## QUESTIONS
[1] Rewrite the stretch of the court opinion from "On June 8, 2016, defendant" through "with the children.", putting "the kids" in place of "the children".
[2] Carry the court opinion forward from its final sentence, writing the text that follows.

## PASSAGE TO READ
++++++

In his appellant's opening brief, defendant argued there was insufficient evidence to support his conviction for criminal threats. After we issued an opinion affirming the judgment, defendant filed a petition for rehearing arguing that he is entitled to the benefit of Senate Bill No. 1393 (2017-2018 Reg. Sess.) (Senate Bill 1393), which went into effect on January 1, 2019. Senate Bill 1393 amends Penal Code sections 1385 and 667, subdivision (a),[1] granting trial courts discretion to dismiss or strike a prior serious felony conviction allegation. We granted the petition for rehearing, vacated our opinion, and considered the supplemental arguments made by the parties. The People agree that the matter should be remanded to allow the trial court to consider whether to exercise its new discretion.
We conclude defendant’s claim of insufficient evidence lacks merit, and we will affirm the judgment of conviction. But we will remand the matter to allow the trial court to consider whether to exercise its discretion under sections 1385 and 667, subdivision (a) to strike or dismiss the prior serious felony conviction enhancement.
BACKGROUND
Defendant and the victim started dating when they were in high school. They married in 2007, and in June 2016 they were living together with their two children.
On June 8, 2016, defendant and the victim had a fight at their apartment. A neighbor called 911 to report the fighting and stated she heard a threat about a shooting. The victim called her sister Cortney and asked to be picked up. When Cortney arrived, the victim was really upset. Defendant and the victim were yelling and arguing, the victim’s voice was gone, and she was crying. The victim went with the children to Cortney’s car and Cortney called the police. Cortney also called another sister, Christie, to come get the children. When Christie arrived, the victim and her older child were crying. Christie left with the children.

++++++

## PROVIDED DATA
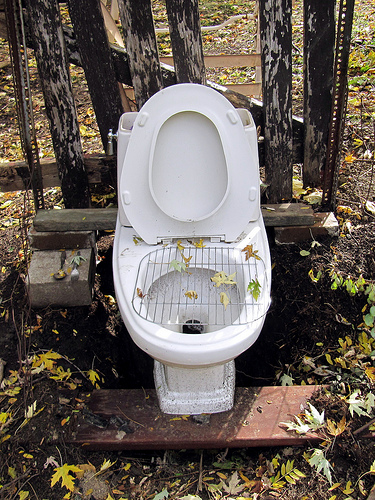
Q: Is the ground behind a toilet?
A: Yes, the ground is behind a toilet.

++++++

## RESPONSES FOR EACH TASK
[1]
On June 8, 2016, defendant and the victim had a fight at their apartment. A neighbor called 911 to report the fighting and stated she heard a threat about a shooting. The victim called her sister Cortney and asked to be picked up. When Cortney arrived, the victim was really upset. Defendant and the victim were yelling and arguing, the victim’s voice was gone, and she was crying. The victim went with the kids to Cortney’s car and Cortney called the police. Cortney also called another sister, Christie, to come get the kids. When Christie arrived, the victim and her older child were crying. Christie left with the kids.

[2]
Cortney and the victim waited in Cortney’s car for law enforcement. At trial, Cortney testified defendant approached her car and she did not hear him make any threats. But in a 911 call she said defendant was screaming, acting crazy, and trying to pull the victim out of the car. She reported him saying that he was going to kill the victim and the children. She told the dispatcher they would meet law enforcement at a nearby Safeway.
When law enforcement arrived at the Safeway, Cortney told Officer Michelle Cranford that when she arrived at the apartment, defendant said, “I’m going to fuck you all up,” “I’m going to kill you and I’ll kick your ass.” She added that while Cortney and the victim waited outside the apartment for law enforcement, defendant walked toward the car with a crazy look in his eyes and screamed that he was going to kill them.
Officer Cranford eventually spoke with the couple’s son, who said he had seen defendant punch the victim in the face or stomach and throw her on the ground. When he told defendant to stop, defendant would hit him and sometimes pick him up by the throat. The son said, “My mom always gets bruises or bleeds when he punches her in the face or stomach. I tell him to stop. Then he hits me. He usually will punch me in my face or in my stomach.” He reported both he and the victim were afraid of defendant. He also reported defendant had threatened to kill them all, saying he would shoot them or break their jaws if they tried to call for help.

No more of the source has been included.